Carter looked at me like he’d never seen me before. “She really loves you. You love her. It’s not just a fling. You two are the real deal.”
“A fling? She’s my whole fucking world. She’s my oxygen, my water, and my solid ground. Nothing matters without her. I cease to exist.” I looked at the board where the helicopters were listed and stared as my heart picked up speed. “None of this matters to me without her.” I jumped out of my chair, sending it flying to the ground behind me, and the entire room turned to stare. “I have to leave,” I announced to all the raised eyebrows.
“Right, we’ll all be leaving in a minute, Lieutenant Bateman. Let me finish these announcements and I’ll dismiss you,” Major Davidson said, anything but amused.
“No, I have to leave now.” I swung my backpack over my shoulder and moved toward the exit. He met me in the doorway.
“What are you doing?”
“She’s going into surgery.” I tried to sidestep him, but he blocked me. Twice. “Do you want to dance?”
“It’s selection.”
“It’s Paisley.”
The lines on his forehead appeared as he pinch
ed the bridge of his nose. “You’re going to be the damn death of me, Bateman. If you leave, your class leader will have to select for you, or you will draw whatever is left over. Can you live with that?”
I didn’t need to think.
“I can live with anything. What I can’t live without is her.” I turned around and locked eyes with him. “Hey, Carter. You want to show me some of that West Point honor you’re always gabbing about?”
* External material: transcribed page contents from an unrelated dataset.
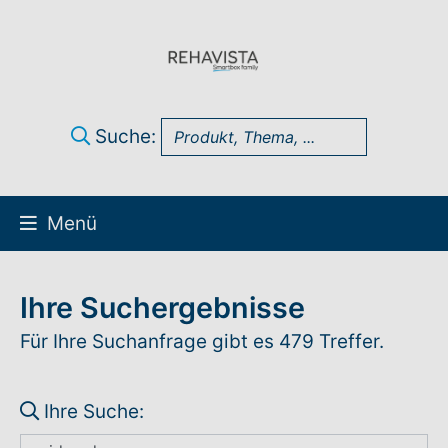
Suche:
Menü
Über uns
Ihre Suchergebnisse
UK Infothek
Für Ihre Suchanfrage gibt es 479 Treffer.
Produkte
Ihre Suche:
Technik-Support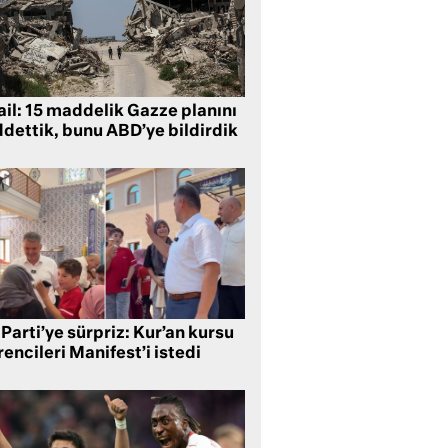
ail: 15 maddelik Gazze planını
ddettik, bunu ABD’ye bildirdik
Parti’ye sürpriz: Kur’an kursu
encileri Manifest’i istedi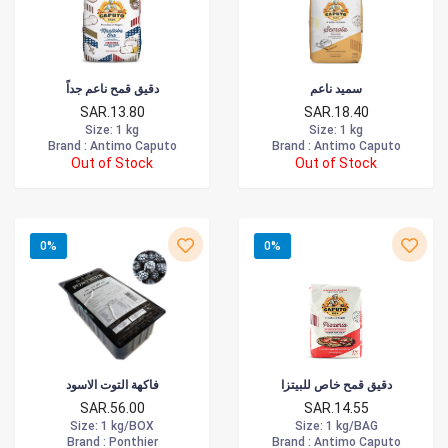
سميد ناعم
دقيق قمح ناعم جداً
SAR.13.80
SAR.18.40
Size
: 1 kg
Size
: 1 kg
Brand :
Antimo Caputo
Brand :
Antimo Caputo
Out of Stock
Out of Stock
0%
0%
دقيق قمح خاص للبيتزا
فاكهة التوت الاسود
SAR.56.00
SAR.14.55
Size
: 1 kg/BOX
Size
: 1 kg/BAG
Brand :
Ponthier
Brand :
Antimo Caputo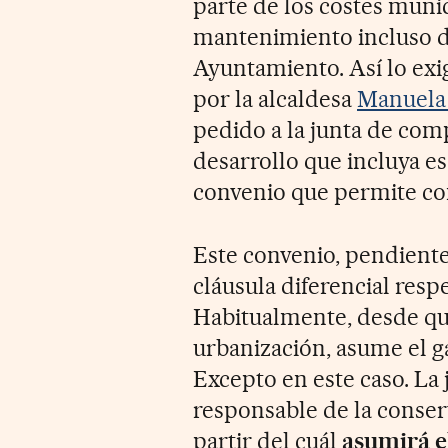
parte de los costes muni
mantenimiento incluso d
Ayuntamiento. Así lo ex
por la alcaldesa
Manuela
pedido a la junta de com
desarrollo que incluya e
convenio que permite co
Este convenio, pendiente
cláusula diferencial resp
Habitualmente, desde qu
urbanización, asume el ga
Excepto en este caso. La
responsable de la conser
partir del cuál
asumirá e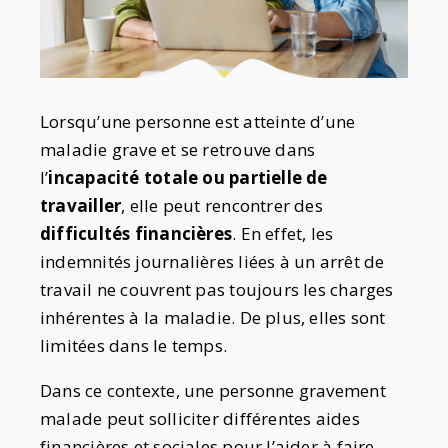
Lorsqu’une personne est atteinte d’une
maladie grave et se retrouve dans
l’
incapacité totale ou partielle de
travailler
, elle peut rencontrer des
difficultés financières
. En effet, les
indemnités journalières liées à un arrêt de
travail ne couvrent pas toujours les charges
inhérentes à la maladie. De plus, elles sont
limitées dans le temps.
Dans ce contexte, une personne gravement
malade peut solliciter différentes aides
financières et sociales pour l’aider à faire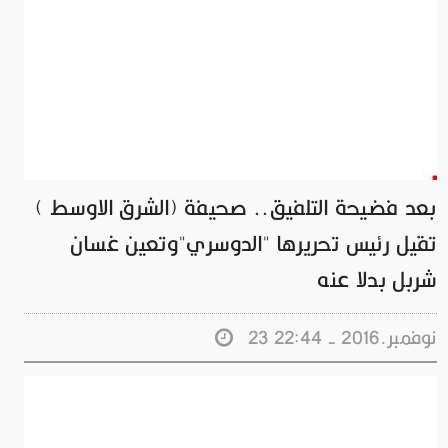
بعد فضيحة التلفيق.. صحيفة (الشرق الاوسط )
تقيل رئيس تحريرها "الدوسري"وتعين غسان
شربل بدلا عنه
23 نوفمبر.2016 - 22:44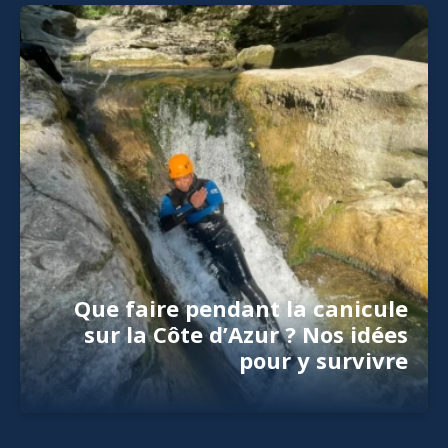
Que faire pendant la canicule
sur la Côte d’Azur ? Nos idées
pour y survivre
He lifted one eyebrow as a response.
“Select for me.”
Chapter Thirty-Two
Paisley
Screw you and your list, Peyton.
“Everything looks good to go. Dr. Larondy will be in soon.” The nurse smiled at me, clipped my chart to the end of the bed, and left me alone with my mother.
“You’re making the right decision, Lee.” She looked perfectly composed except for the thumbnail she chewed on.
Then why does it feel like the wrong one? “I’ll be fine, Mama. There’s nothing to worry about.”
“Hey! I brought your phone charger from home,” Morgan called out as she skipped in. She looked the opposite of how I felt.
“I don’t need to charge it.”
“Come on, Paisley. Don’t you miss the outside world?”
No, I only miss Jagger. “Everyone I need is right here.” I forced a smile, but she saw straight through it.
“Call him.” She sat on the edge of my bed.
I adjusted my oxygen tube and shook my head. “No. It’s selection day. I don’t want to be a distraction.”
“You know, usually you’re the most levelheaded person I know. But this time you’ve gone lost your godforsaken mind.”
“Morgan!” Mama chastised. “She’s about to have surgery!”
“She’s about to lose what I would absolutely kill for. What any woman would kill for.”